I just sent the money for my new purchase.  It includes 18k for 2018, 41k for 2019 and anniversary date is June 2019 for 2020 points.  I know that it can take a lot of time to get the membership/points transferred into my name (I'm a new WorldMark owner).  Today is Feb 14,  Happy Valentines Day to all.  How long do I have before the 18k points from 2018 expire?  For your anniversary month is it the first of the month or last day of the month?  Should I be worried?


----------



## uscav8r (Feb 15, 2019)

It is not clear what you mean by 2018 points since your Use Year does not begin on January 1. 

In any case, credits (not points) awarded on June 1, 2018 expire 2 years and 1 month later (July 1, 2020).

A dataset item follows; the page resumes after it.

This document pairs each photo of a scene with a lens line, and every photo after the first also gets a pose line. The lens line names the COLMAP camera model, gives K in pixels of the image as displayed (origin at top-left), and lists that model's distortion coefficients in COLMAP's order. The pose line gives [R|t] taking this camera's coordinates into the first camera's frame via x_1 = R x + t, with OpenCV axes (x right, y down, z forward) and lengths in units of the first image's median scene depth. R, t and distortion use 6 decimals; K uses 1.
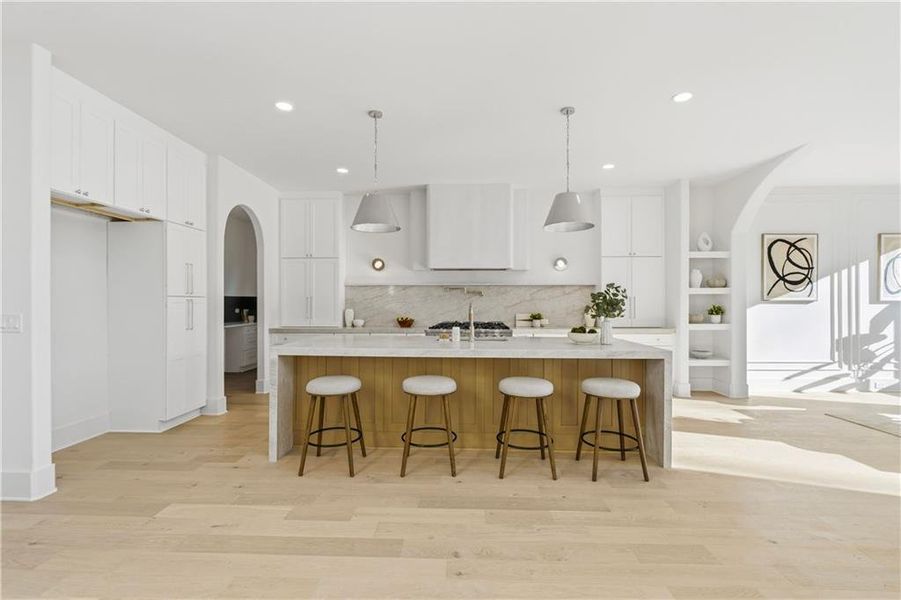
lens RADIAL K [[413.2, 0, 454.2], [0, 413.2, 304.2], [0, 0, 1]] dist [-0.003842, -0.000578]
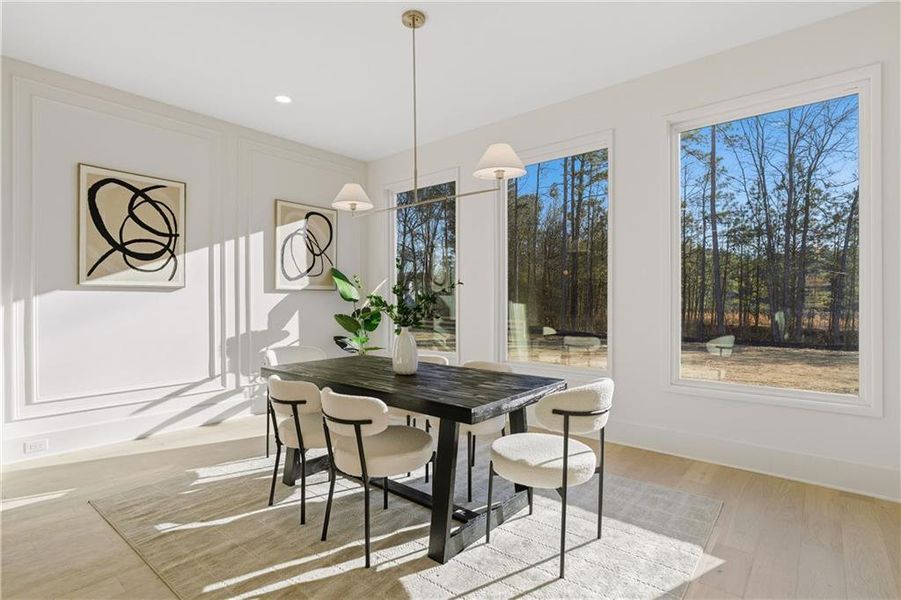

That just means they need to be booked during this period, but can be for a reservation up to 13 months after expiration. 

So on June 30, 2020, you could book something that begins as late as July 31, 2021. 


Sent from my iPhone using Tapatalk


----------



## talkamotta (Feb 15, 2019)

I bought an annual 41,000 pts yearly membership last week from a seller on ebay.  The seller paid all maintenance fees up to June 2019 the anniversary.  There were 18k points from 2018 and all of the 41k pts for 2019 all of which will transfer to me when transfer is complete.

Do you think the transfer into my name will be complete by June 2019?  I'm worried about the 18k points expiring.


----------



## geerlijd (Feb 15, 2019)

It's not clear what they mean by 2018 points.  I would ask the seller to verify the expiration date of the credits, which can be done by logging into the account.

If they expire in June, 2019 it would be best to make a reservation as far out as possible, currently that is March of 2020.  That will keep them from expiring and you can later cancel and rebook those credits into something you want.


----------



## uscav8r (Feb 15, 2019)

Can’t tell you much without details in the actual expiration dates for the credits. Ask for a printout of the credit details page to see when certain credits expire. 

Either way, the “2018” credits should be good at least through July, as I mentioned before, not just June. A transfer begun now should be complete by then if it is a straight sale. If it was a split off the seller’s account in which they retain a portion of a bigger account, then you might get close to the expiration. 


Sent from my iPhone using Tapatalk


----------